No, I am here to argue that if you want to enliven your D&D campaign; if you are a writer and you ever want to do serious work; if you are human being who wants to comprehend the difference between shit and art ... you must set yourself to work breaking these codes, which have been written to make you think like a child.

These are 'uncomfortable' subjects like brutality, addiction, slavery, sexuality, vulgarity, religion, race, politics, cruelty and so on ... the very aspects that make us uncomfortable, but also define what we are willing to do and what we are willing to fight against.  These are the guts of culture ... which the film industry and others decided that you were not grown up to see.  And note the argument they used:

"Reasons supporting the Preamble of the Code:  I.  Theatrical motion pictures, that is, pictures intended for the theatre as distinct from pictures intended for churches, schools, lecture halls, educational movements, social reform movements, etc., are primarily to be regarded as ENTERTAINMENT."

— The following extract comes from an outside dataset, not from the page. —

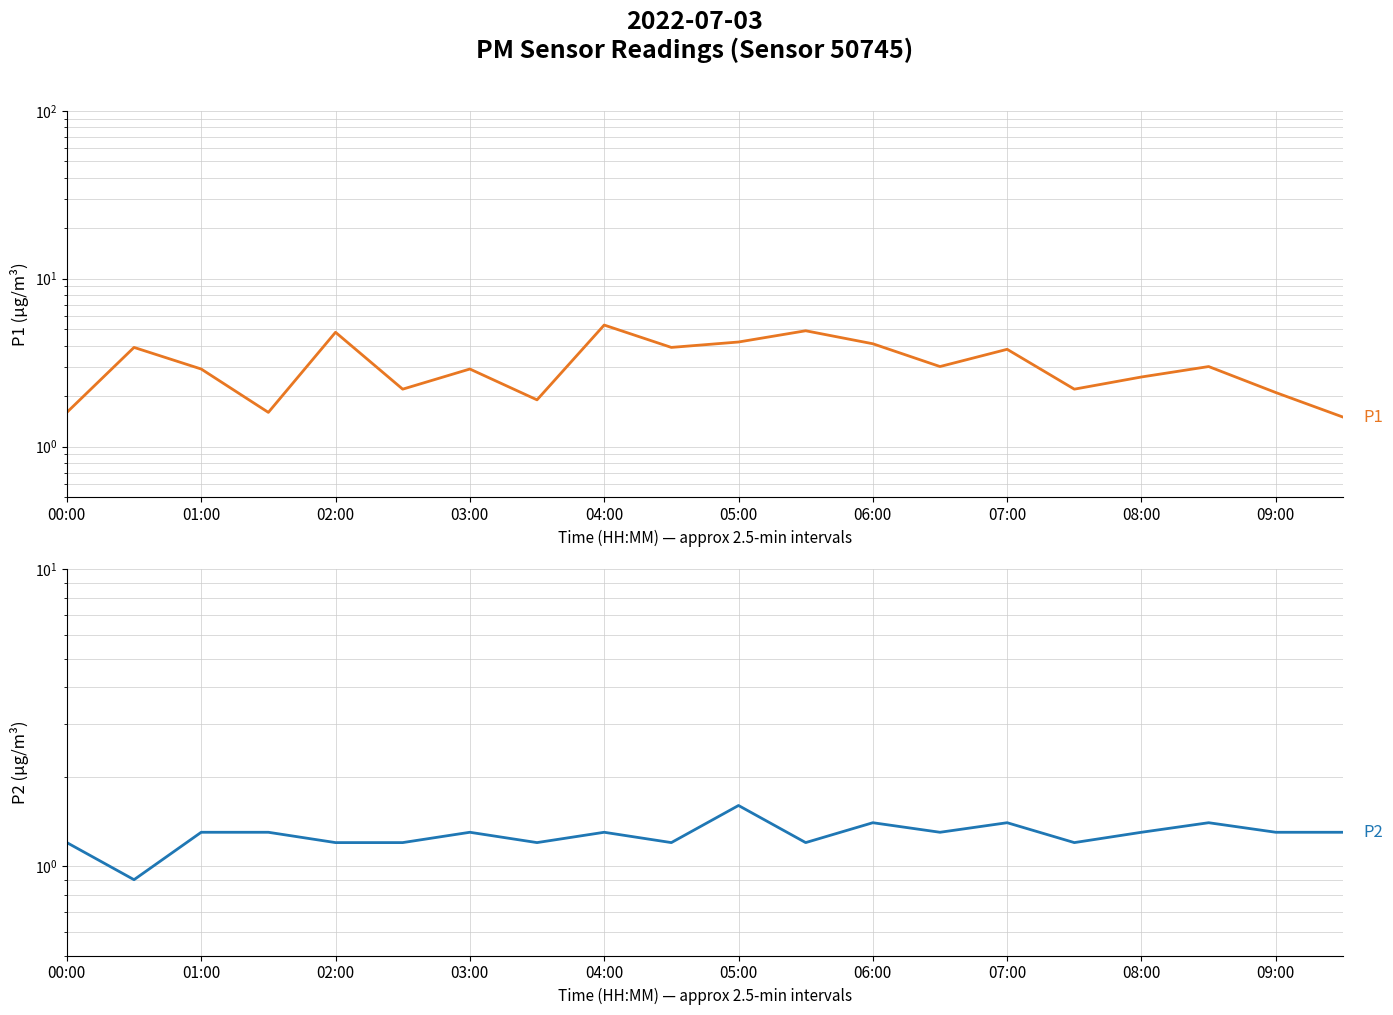

Is the value of P1 at 11 greater than the value of P2 at 10?

Yes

The reader can investigate and see that in the portion of the Hays Code quoted above, the capitalization was not mine.

How often has it been argued in blog after blog that this shouldn't be tolerated or that shouldn't be mentioned or what shouldn't be done because D&D is supposed to be FUN?  Where is the difference?  It is just another set of voices in the world defining for you what is "fun" and what shouldn't be.  Not what isn't, mind you, but what "shouldn't be."  As the Hays Code puts it,

"Mankind ... has always recognized that entertainment can be a character either HELPFUL or HARMFUL to the human race, and in consequence has clearly distinguished between a) Entertainment which tends to improve the race, or at least to re-create and rebuild human beings exhausted with the reality of life; and b) Entertainment which tends to degrade human beings, or to lower their standards of life and living.  Hence the MORAL IMPORTANCE of entertainment is something which has been universally recognized.  It enters intimately into the lives of men and women and affects them closely; it occupies their minds and affections during leisure hours; and ultimately touches the whole of their lives.  A man may be judged by his standard of entertainment as easily as by the standard of his work.  So correct entertainment raises the whole standard of a nation."

There it is.  Correct entertainment.  D&D is about having fun.  When D&D is played correctly, it is fun.  When it is played incorrectly - that is, according to the standards of people who define 'correct' - it cannot be fun.

Just as all the art in the world that has been created in defiance to codes were, by definition, destructive to the goodness of mankind.  It's all bullshit.  It's all a control mechanism purported by people who want to demand that this game never changes, so that their campaigns are never touched by anything that they're uncomfortable with.  They never want to find themselves out of their depth, so they keep that depth no more than a foot or so, just enough to wade in.  These people never, ever want to swim.

Break all the codes.  Play all the elements of human experience, not just the ones set for the wading pool.  It's time for D&D to reach adulthood.